Quando a pessoa de referência é um homem, os números são menores: a fome atinge 7,7% dos domicílios, e outros 7,7% estão na situação de insegurança alimentar moderada.
Há, também, uma forte ligação entre fome e cor da pele. Pessoas pretas ou pardas enfrentam insegurança alimentar grave – ou seja, passam fome – em 10,7% dos domicílios.
O percentual é de 7,5% em domicílios de pessoas de raça/cor da pele branca. A insegurança alimentar moderada também revela esse desequilíbrio: 13,7% para pessoas de raça/cor da pele preta ou parda, e 8,9% para pessoas de raça/cor da pele branca.

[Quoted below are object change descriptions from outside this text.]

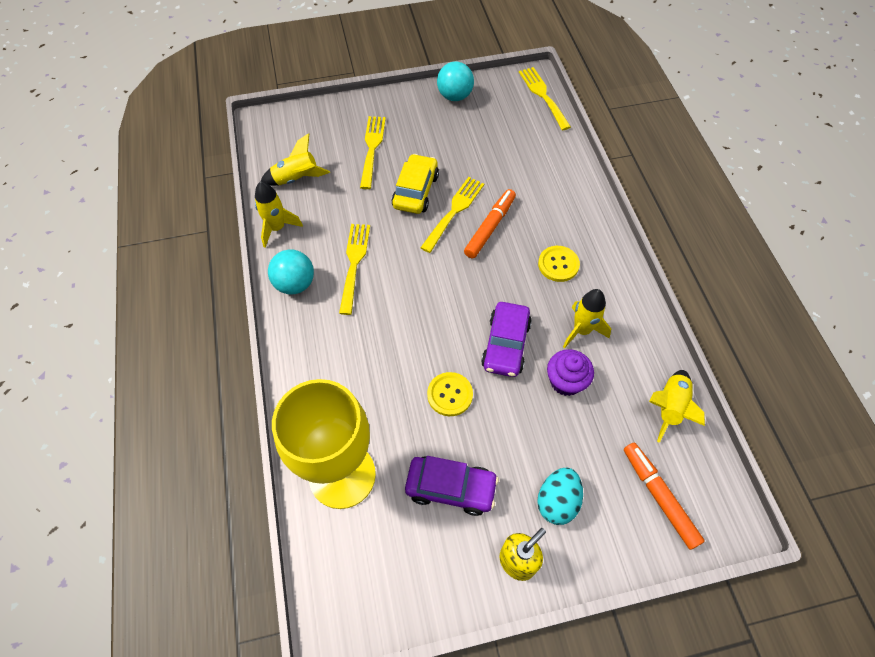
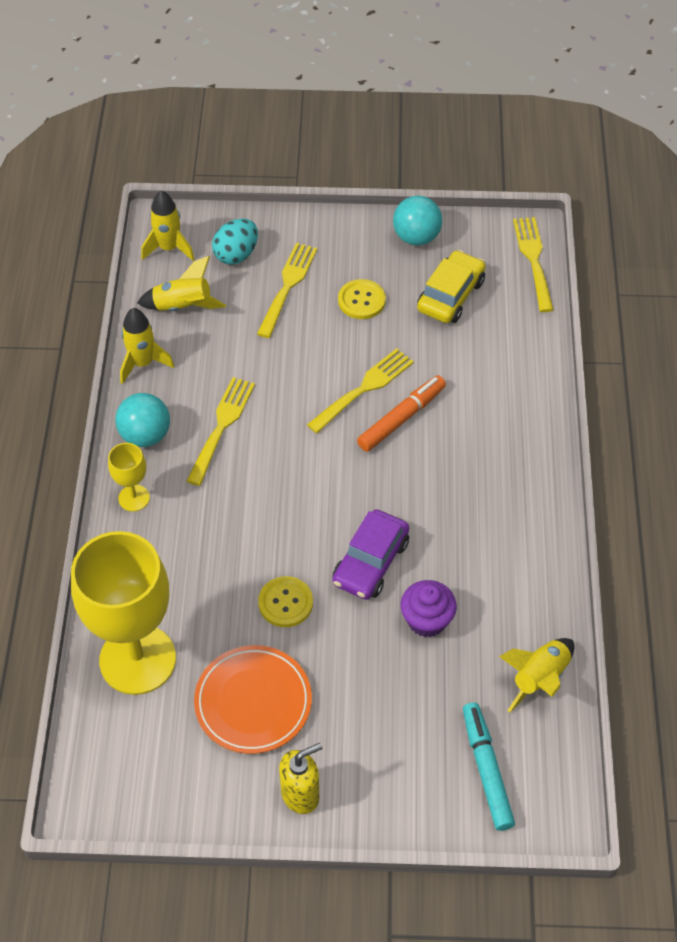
camera: 15 degrees right, 5 degrees down
(300, 337) = (134, 498): none -> yellow goblet
(415, 191) = (324, 353): yellow car -> yellow car (450, 295)
(451, 488) = (253, 702): purple car -> orange plate
(557, 501) = (367, 745): turquoise egg -> turquoise egg (236, 254)
(558, 264) = (470, 482): yellow button -> yellow button (361, 300)
(581, 330) = (468, 567): yellow rocket -> yellow rocket (169, 248)
(659, 497) = (486, 770): orange marker -> turquoise marker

As desigualdades foram percebidas, também, entre as diferentes regiões do Brasil. No Norte e no Nordeste, a fome chega a, respectivamente, 18,1% e 13,8% dos domicílios.
Esses percentuais não chegam a 7% nas demais regiões do país, e superam o dado de 9% referente a todo território nacional. Passa-se mais fome no Norte e Nordeste do que em outras regiões.

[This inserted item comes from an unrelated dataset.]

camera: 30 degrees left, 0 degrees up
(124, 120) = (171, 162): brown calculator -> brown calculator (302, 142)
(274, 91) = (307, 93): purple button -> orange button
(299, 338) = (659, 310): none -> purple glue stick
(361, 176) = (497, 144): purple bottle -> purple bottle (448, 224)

No campo, os índices de fome são maiores – a pesquisa indicou que a insegurança alimentar grave alcançou 12% dos domicílios na área rural, contra 8,5% em área urbana.
A vulnerabilidade acompanha quem tem menor acesso à água potável. Nas áreas rurais, a proporção de domicílios classificados em situação de insegurança alimentar grave dobra quando não há disponibilidade adequada de água para a produção de alimentos (21,1% para 44,2%).
Mas não foram só os mais pobres que foram impactados pela insegurança alimentar durante a pandemia. Comparada aos dados do IBGE de 2018, a pesquisa aponta que apenas dois anos depois, em 2020, a proporção de domicílios em situação de insegurança alimentar leve quase dobrou, passando de 20,7% para 34,7%, mostrando que a classe média não foi poupada dos efeitos da pandemia.
“Era previsível que a comida, tanto sua disponibilidade como o acesso a ela, viesse a ocupar o centro das preocupações e urgências no contexto de pandemia pela qual estamos passando, ao lado, e como complemento indispensável, dos cuidados com a saúde das pessoas infectadas, ou não, pelo vírus mais recente”, explica Renato Maluf, Coordenador da Rede PENSSAN.
Sobre a Rede PENSSAN
A Rede Brasileira de Pesquisa em Soberania e Segurança Alimentar e Nutricional (Rede PENSSAN), criada em 2012, congrega pesquisadoras(es), professores, estudantes e profissionais de todo o país na forma de uma rede de pesquisa e intercâmbio científico independente e autônoma em relação a governos, partidos políticos, organismos nacionais e internacionais e interesses privados.
Uma organização sem fins lucrativos e que tem entre seus objetivos o exercício de uma pesquisa cidadã comprometida com a erradicação da fome e a promoção da soberania alimentar e nutricional, tendo o direito humano à alimentação adequada como diretriz.
A rede busca contribuir para o debate público de ações e políticas que tenham interação com a Segurança Alimentar e Nutricional da população brasileira.